Listed entries
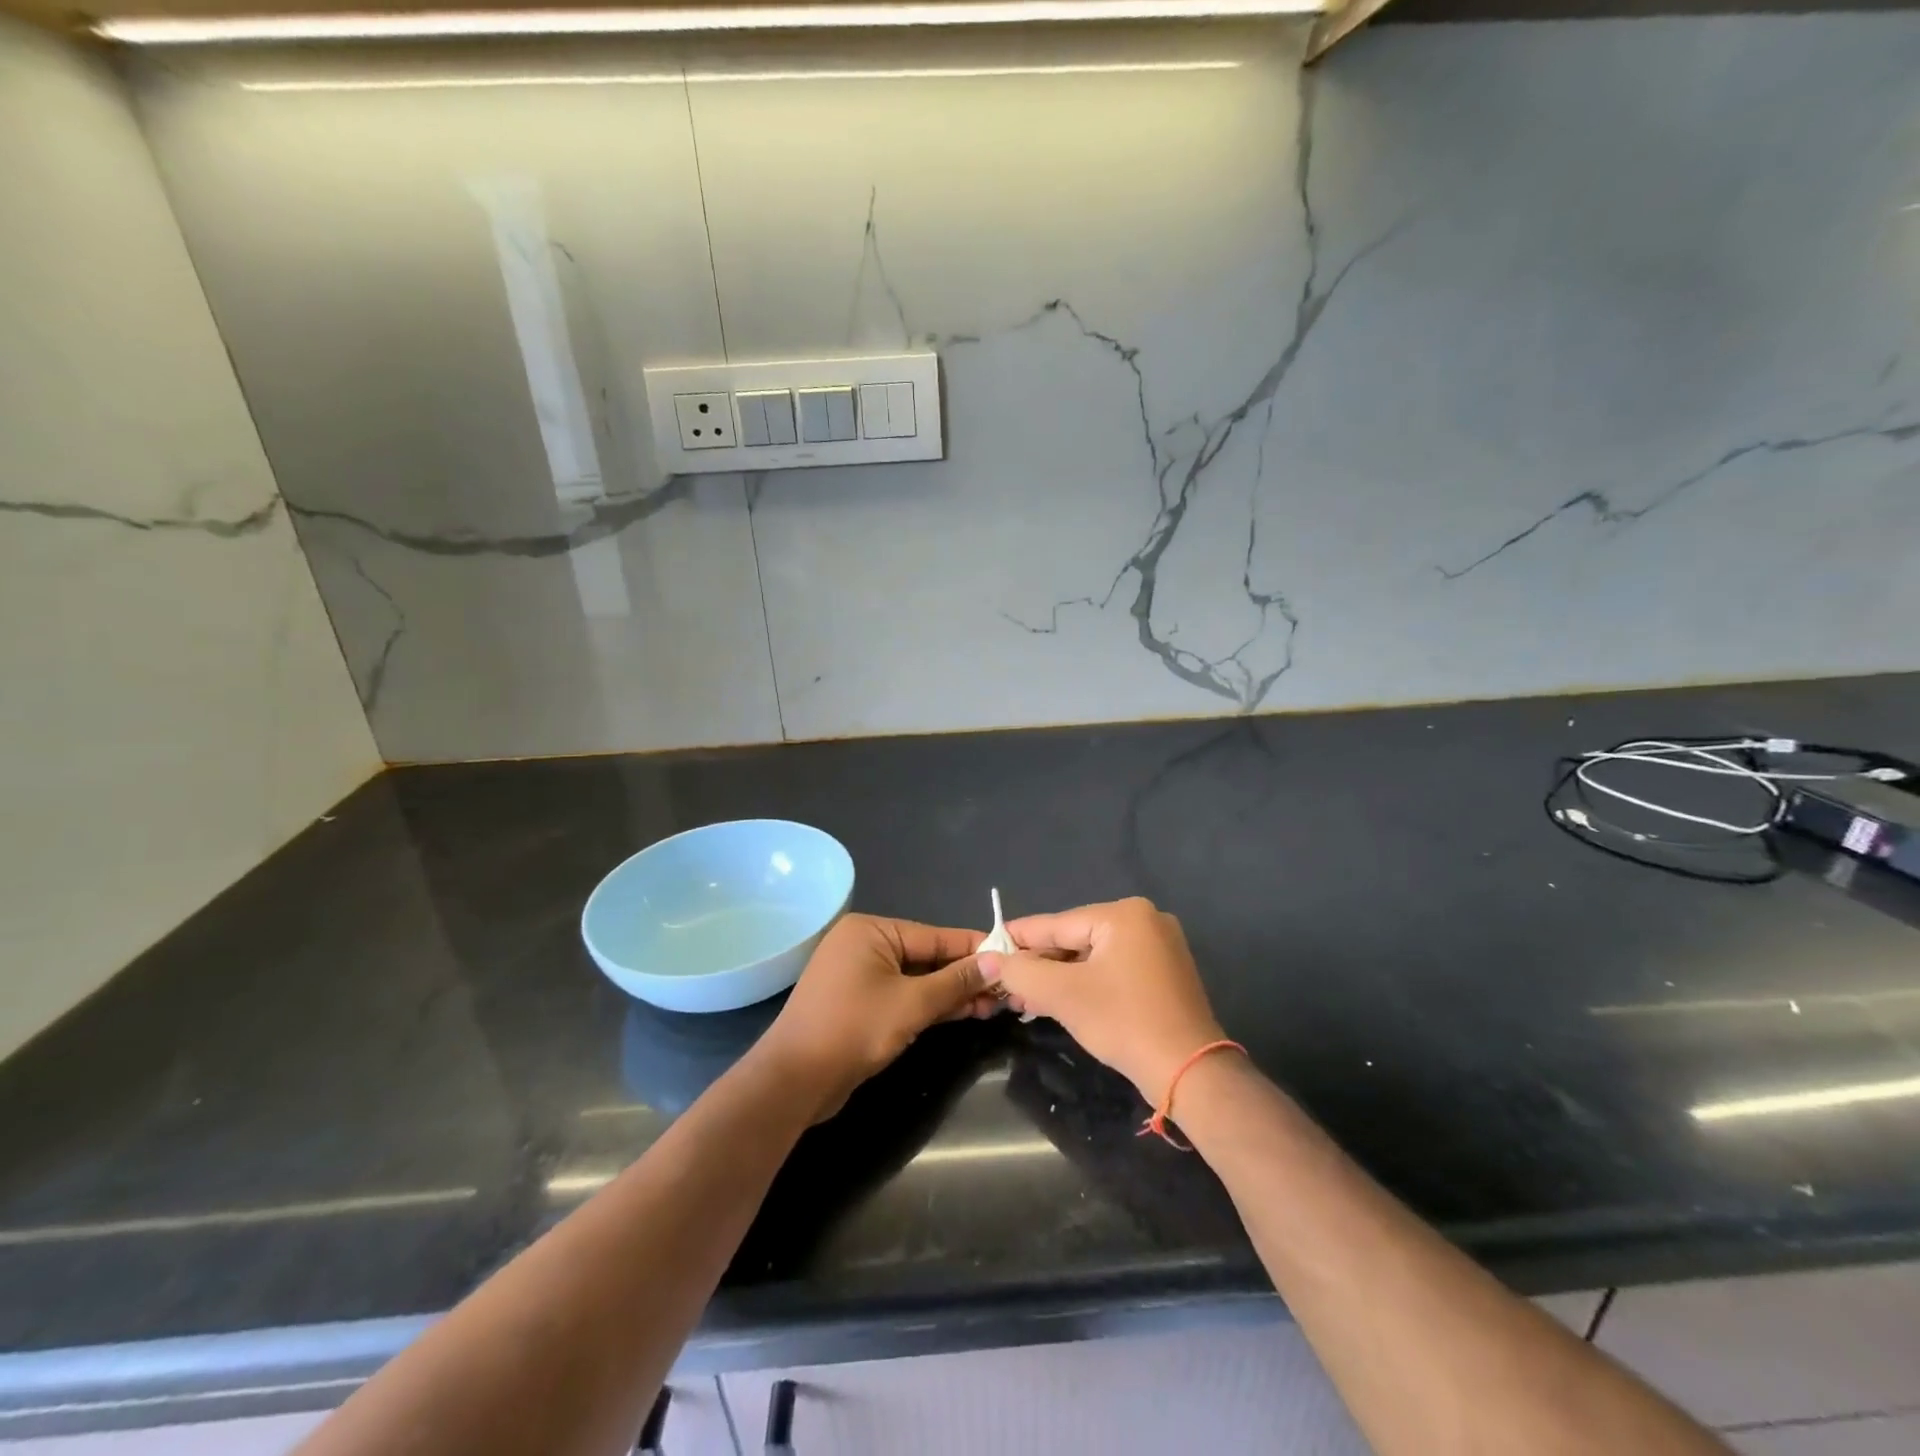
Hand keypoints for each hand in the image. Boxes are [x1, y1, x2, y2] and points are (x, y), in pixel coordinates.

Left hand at [754, 914, 988, 1121]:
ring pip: (916, 978)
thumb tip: (997, 962)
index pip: (934, 936)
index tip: (1011, 957)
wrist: (794, 1080)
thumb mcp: (913, 1003)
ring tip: (992, 1006)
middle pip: (926, 956)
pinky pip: (901, 995)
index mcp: (871, 930)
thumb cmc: (853, 1029)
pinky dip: (928, 1004)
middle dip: (964, 976)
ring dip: (950, 993)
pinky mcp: (858, 1003)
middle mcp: (864, 945)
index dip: (973, 949)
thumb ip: (956, 981)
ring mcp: (859, 975)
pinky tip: (962, 1013)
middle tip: (1005, 991)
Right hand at [978, 897, 1226, 1106]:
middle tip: (1005, 984)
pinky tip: (1059, 1001)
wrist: (1190, 1072)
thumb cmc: (1124, 1022)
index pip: (1057, 924)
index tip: (987, 946)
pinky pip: (1113, 970)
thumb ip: (1022, 971)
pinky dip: (1086, 984)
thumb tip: (989, 959)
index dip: (1019, 938)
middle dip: (1040, 965)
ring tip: (1025, 998)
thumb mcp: (1064, 995)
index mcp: (1124, 914)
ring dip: (1060, 979)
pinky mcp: (1165, 974)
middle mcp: (1145, 920)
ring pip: (1093, 957)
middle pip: (1075, 940)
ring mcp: (1159, 947)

What the task asks
Could you copy each line in the listing above that includes the word "thumb"?

Exercise response
thumb tip: (997, 962)
thumb mcp: (913, 1003)
thumb cmc: (853, 1029)
thumb ip: (956, 981)
thumb cmc: (1124, 1022)
thumb ip: (1022, 971)
thumb tip: (989, 959)
thumb mcp: (1064, 995)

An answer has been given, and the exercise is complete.